Quoted passage =>
▽

Auditors and financial advisers are up in arms over a proposed bill to shift o

A recent move from the U.S. House of Representatives to shift oversight of investment advisers from the Securities and Exchange Commission to a self-regulatory organization has stirred up a whirlwind of opposition from auditing groups, industry analysts and financial firms.

Under the Investment Adviser Act of 2012, introduced by Alabama Republican Spencer Bachus and co-sponsored by New York Democrat Carolyn McCarthy, financial advisers would pay membership fees to a self-regulatory organization, something industry groups say would be much more expensive than the current model of SEC oversight.

"While we agree with Chairman Bachus that better oversight of investment advisers is needed, we oppose the legislation introduced in the House of Representatives," said leaders of the Financial Planning Coalition, which represents roughly 75,000 financial planners. "As a recent Boston Consulting Group study found, outsourcing SEC oversight to a new SRO would be twice as expensive as directing adequate resources to the current SEC oversight program. Building on the SEC's existing infrastructure and experience is a better option than creating an added layer of regulation, and could be accomplished more quickly and effectively, and at far less cost."

Accountants aren't very pleased with the move, either, and if there's one group that could accurately determine the real cost of the bill, the American Institute of CPAs would be it. AICPA chief executive Barry Melancon notes many of his group's members work with registered financial planning firms.

“We believe that the SEC’s core mission to protect investors requires adequate regulation of the investment advisory profession," Melancon said. "The SEC remains the proper regulatory body to protect the public’s best interest. Providing the SEC with resources to properly enforce their rules is the best solution for investors and the public.”

One of the issues the bill attempts to address, according to Chuck Jaffe of the Wall Street Journal's MarketWatch, is the different levels of oversight required for investment advisers and broker-dealers. The latter group provide advice to their clients while getting paid to make investments, which in the past has caused confusion over agency loyalties. Investment advisers, who would be primarily affected by the bill, offer advice without making investments for their clients.

This distinction, Jaffe notes, means investment advisers are responsible solely to their clients, and it is in their best interest to help them succeed. And while federal regulators may not be scrutinizing financial advisers as thoroughly as dealer-brokers - Jaffe points to a statistic showing the SEC investigated 58 percent of dealer-brokers in 2011 compared with 8 percent of financial advisors - they are being closely monitored by state regulators, making the logic behind the bill faulty and the legislation itself unnecessary.

△

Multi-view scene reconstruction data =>
▽

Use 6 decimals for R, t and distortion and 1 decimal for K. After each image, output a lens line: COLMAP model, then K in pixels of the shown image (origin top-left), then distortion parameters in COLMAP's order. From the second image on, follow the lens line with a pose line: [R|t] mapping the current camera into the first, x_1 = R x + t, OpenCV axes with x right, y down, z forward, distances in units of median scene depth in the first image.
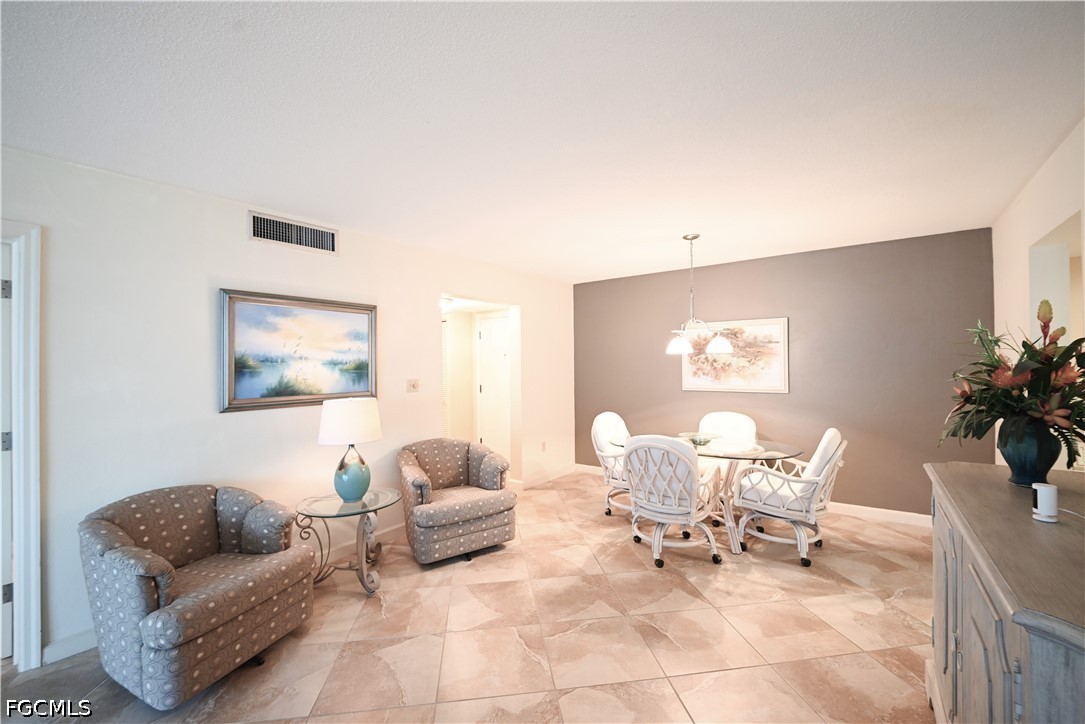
lens RADIAL K [[447.9, 0, 542.5], [0, 447.9, 362.0], [0, 0, 1]] dist [0.001506, -0.010970]
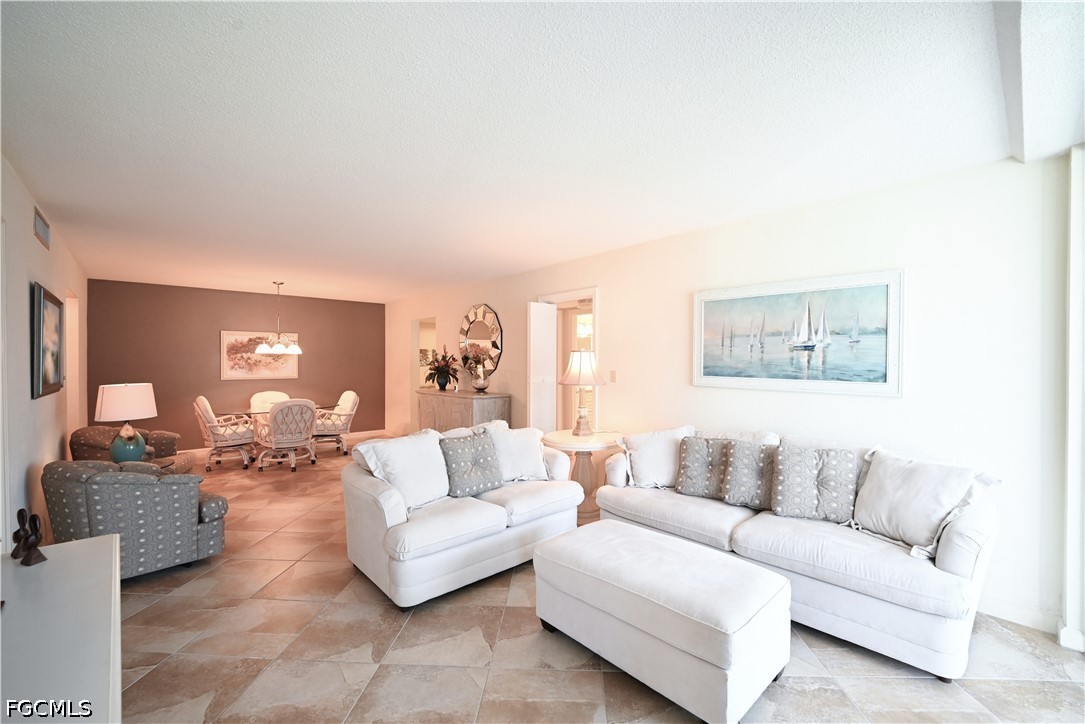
lens RADIAL K [[450.0, 0, 546.5], [0, 450.0, 363.4], [0, 0, 1]] dist [0.001265, -0.011877]
pose [[0.185926, 0.005215, 0.982550, -1.353910], [-0.004964, 0.999978, -0.004369, 0.023136], [-0.982551, -0.004065, 0.185948, -0.344067]]
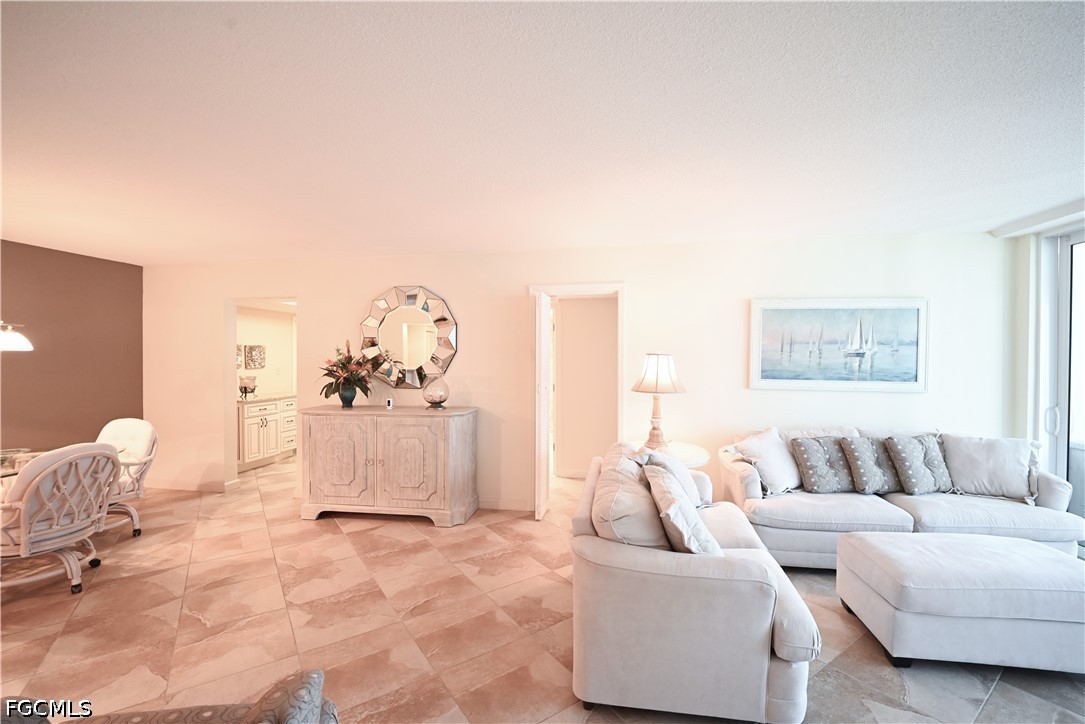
lens RADIAL K [[456.7, 0, 551.1], [0, 456.7, 365.2], [0, 0, 1]] dist [-0.016330, 0.000812]
pose [[-0.462343, -0.000537, 0.886701, -0.965335], [0.000290, 1.000000, 0.000757, 0.008278], [-0.886701, 0.000607, -0.462343, 0.583838]]
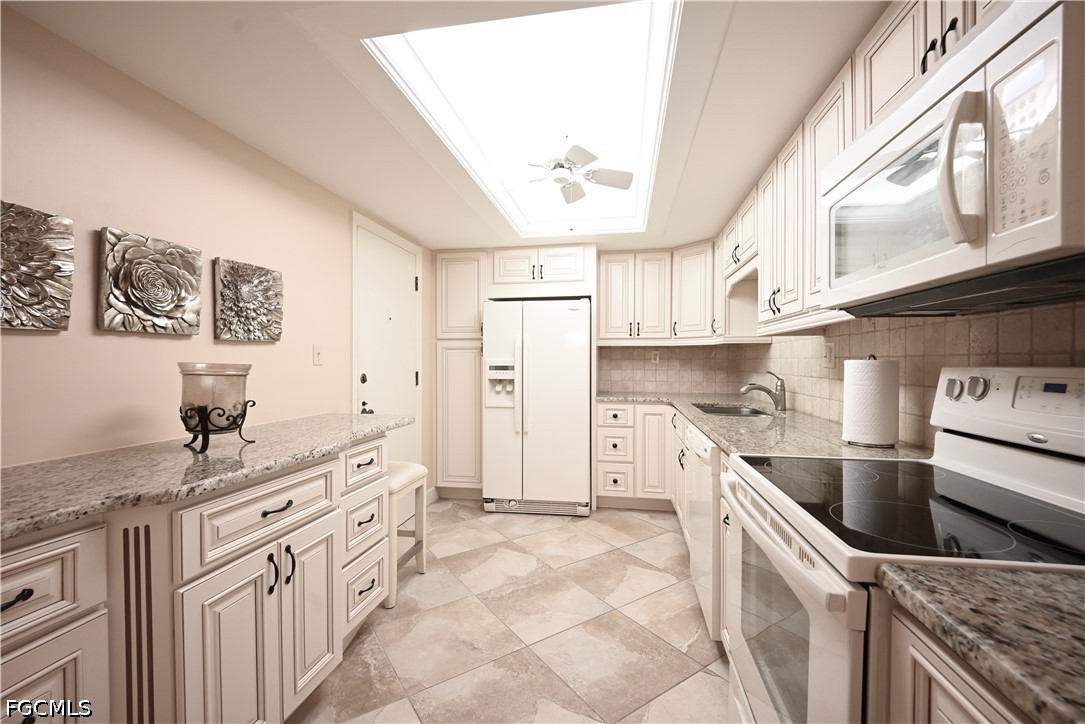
lens RADIAL K [[447.9, 0, 542.5], [0, 447.9, 362.0], [0, 0, 1]] dist [0.001506, -0.010970]
pose [[-0.445463, 0.011681, 0.895224, 0.811047], [0.002932, 0.999929, -0.011588, 0.062632], [-0.895296, -0.002537, -0.445465, 0.741571]]
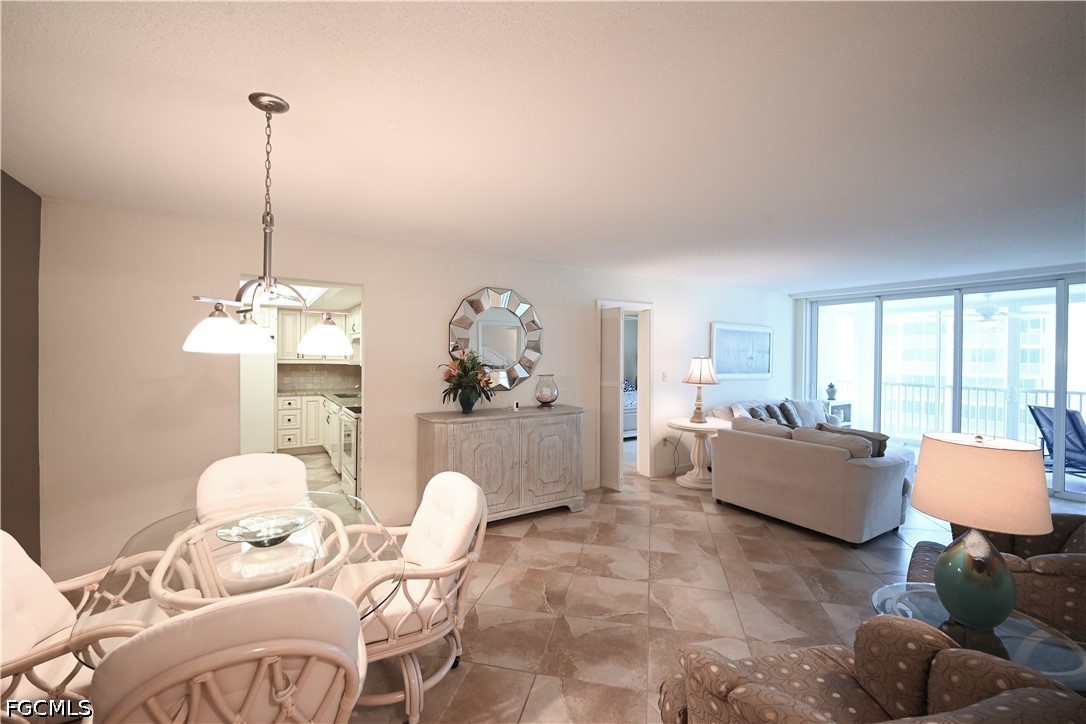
lens RADIAL K [[456.8, 0, 547.9], [0, 456.8, 360.1], [0, 0, 1]] dist [-0.000548, -0.007508]
pose [[-0.934451, 0.001201, 0.356090, -0.128216], [0.002049, 0.999996, 0.002005, -0.015656], [-0.356086, 0.002603, -0.934450, 1.624602]]
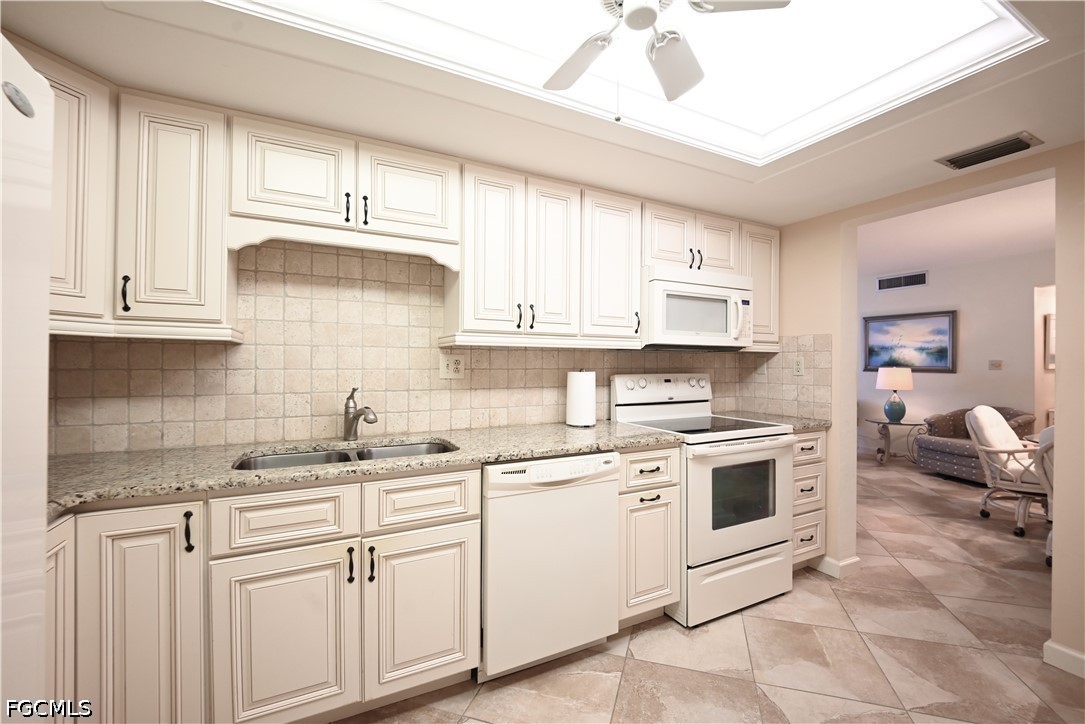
lens RADIAL K [[456.7, 0, 551.1], [0, 456.7, 365.2], [0, 0, 1]] dist [-0.016330, 0.000812]
pose [[-0.424842, 0.017392, -0.905101, 1.833546], [0.003908, 0.999841, 0.017378, 0.030909], [0.905259, 0.003846, -0.424842, 0.471845]]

△

Explore the material =>
a) In the article on the investment adviser bill, how many financial planners does the Financial Planning Coalition represent?
b) Reproduce the part of the article on the investment adviser bill that begins at the words "Under the Investment" and stops after the words "of SEC oversight.".

Numbered answers =>
a) Roughly 75,000.

b)
Under the Investment Adviser Act of 2012, introduced by Alabama Republican Spencer Bachus and co-sponsored by New York Democrat Carolyn McCarthy, financial advisers would pay membership fees to a self-regulatory organization, something industry groups say would be much more expensive than the current model of SEC oversight.